◆ **LISTED RECORDS**
+++

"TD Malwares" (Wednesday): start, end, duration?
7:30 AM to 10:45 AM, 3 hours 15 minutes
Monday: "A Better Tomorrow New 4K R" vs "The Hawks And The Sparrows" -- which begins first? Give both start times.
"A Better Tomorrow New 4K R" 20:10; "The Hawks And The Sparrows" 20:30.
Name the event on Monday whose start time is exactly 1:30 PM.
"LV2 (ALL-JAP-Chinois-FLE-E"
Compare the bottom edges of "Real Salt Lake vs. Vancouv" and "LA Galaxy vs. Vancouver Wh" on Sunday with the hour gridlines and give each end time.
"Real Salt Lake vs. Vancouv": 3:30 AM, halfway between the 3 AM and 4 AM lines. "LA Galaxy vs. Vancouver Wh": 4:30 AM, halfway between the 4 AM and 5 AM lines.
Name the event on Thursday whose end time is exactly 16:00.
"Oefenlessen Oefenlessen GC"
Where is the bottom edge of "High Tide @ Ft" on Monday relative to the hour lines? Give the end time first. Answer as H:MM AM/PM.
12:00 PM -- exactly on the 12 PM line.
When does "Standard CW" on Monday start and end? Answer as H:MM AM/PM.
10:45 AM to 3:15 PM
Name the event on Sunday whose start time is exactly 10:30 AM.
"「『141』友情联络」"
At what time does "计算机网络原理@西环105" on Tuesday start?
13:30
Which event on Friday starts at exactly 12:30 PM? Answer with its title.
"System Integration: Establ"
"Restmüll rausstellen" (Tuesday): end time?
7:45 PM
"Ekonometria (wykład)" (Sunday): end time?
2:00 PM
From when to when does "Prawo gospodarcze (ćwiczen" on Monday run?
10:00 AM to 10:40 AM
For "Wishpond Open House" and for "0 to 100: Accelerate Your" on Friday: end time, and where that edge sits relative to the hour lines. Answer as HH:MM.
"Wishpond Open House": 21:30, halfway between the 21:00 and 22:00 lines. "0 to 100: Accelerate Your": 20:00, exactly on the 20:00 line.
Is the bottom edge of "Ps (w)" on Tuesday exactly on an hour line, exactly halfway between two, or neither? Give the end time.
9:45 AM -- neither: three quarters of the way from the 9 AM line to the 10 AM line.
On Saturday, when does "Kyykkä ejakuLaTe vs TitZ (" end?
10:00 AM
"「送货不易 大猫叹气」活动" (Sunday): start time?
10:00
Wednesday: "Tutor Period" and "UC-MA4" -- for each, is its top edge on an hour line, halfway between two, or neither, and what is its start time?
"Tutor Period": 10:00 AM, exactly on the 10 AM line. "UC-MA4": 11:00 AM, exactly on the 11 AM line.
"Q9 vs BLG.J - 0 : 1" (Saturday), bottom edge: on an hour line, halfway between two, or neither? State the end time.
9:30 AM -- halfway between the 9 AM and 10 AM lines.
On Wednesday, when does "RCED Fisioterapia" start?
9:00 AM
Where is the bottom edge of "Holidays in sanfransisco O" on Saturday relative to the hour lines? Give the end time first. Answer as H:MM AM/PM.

+++

Copy every line of the data above without changing a single character.

◆ **EXPECTED OUTPUT**
"TD Malwares" (Wednesday): start, end, duration?
7:30 AM to 10:45 AM, 3 hours 15 minutes
Monday: "A Better Tomorrow New 4K R" vs "The Hawks And The Sparrows" -- which begins first? Give both start times.
"A Better Tomorrow New 4K R" 20:10; "The Hawks And The Sparrows" 20:30.
Name the event on Monday whose start time is exactly 1:30 PM.
"LV2 (ALL-JAP-Chinois-FLE-E"
Compare the bottom edges of "Real Salt Lake vs. Vancouv" and "LA Galaxy vs. Vancouver Wh" on Sunday with the hour gridlines and give each end time.
"Real Salt Lake vs. Vancouv": 3:30 AM, halfway between the 3 AM and 4 AM lines. "LA Galaxy vs. Vancouver Wh": 4:30 AM, halfway between the 4 AM and 5 AM lines.
Name the event on Thursday whose end time is exactly 16:00.
"Oefenlessen Oefenlessen GC"
Where is the bottom edge of "High Tide @ Ft" on Monday relative to the hour lines? Give the end time first. Answer as H:MM AM/PM.
12:00 PM -- exactly on the 12 PM line.
When does "Standard CW" on Monday start and end? Answer as H:MM AM/PM.
10:45 AM to 3:15 PM
Name the event on Sunday whose start time is exactly 10:30 AM.
"「『141』友情联络」"
At what time does "计算机网络原理@西环105" on Tuesday start?
13:30
Which event on Friday starts at exactly 12:30 PM? Answer with its title.
"System Integration: Establ"
"Restmüll rausstellen" (Tuesday): end time?
7:45 PM
"Ekonometria (wykład)" (Sunday): end time?
2:00 PM
From when to when does "Prawo gospodarcze (ćwiczen" on Monday run?
10:00 AM to 10:40 AM
For "Wishpond Open House" and for "0 to 100: Accelerate Your" on Friday: end time, and where that edge sits relative to the hour lines. Answer as HH:MM.
"Wishpond Open House": 21:30, halfway between the 21:00 and 22:00 lines. "0 to 100: Accelerate Your": 20:00, exactly on the 20:00 line.
Is the bottom edge of "Ps (w)" on Tuesday exactly on an hour line, exactly halfway between two, or neither? Give the end time.
9:45 AM -- neither: three quarters of the way from the 9 AM line to the 10 AM line.
On Saturday, when does "Kyykkä ejakuLaTe vs TitZ (" end?
10:00 AM
"「送货不易 大猫叹气」活动" (Sunday): start time?
10:00
Wednesday: "Tutor Period" and "UC-MA4" -- for each, is its top edge on an hour line, halfway between two, or neither, and what is its start time?
"Tutor Period": 10:00 AM, exactly on the 10 AM line. "UC-MA4": 11:00 AM, exactly on the 11 AM line.
"Q9 vs BLG.J - 0 : 1" (Saturday), bottom edge: on an hour line, halfway between two, or neither? State the end time.
9:30 AM -- halfway between the 9 AM and 10 AM lines.
On Wednesday, when does "RCED Fisioterapia" start?
9:00 AM
Where is the bottom edge of "Holidays in sanfransisco O" on Saturday relative to the hour lines? Give the end time first. Answer as H:MM AM/PM.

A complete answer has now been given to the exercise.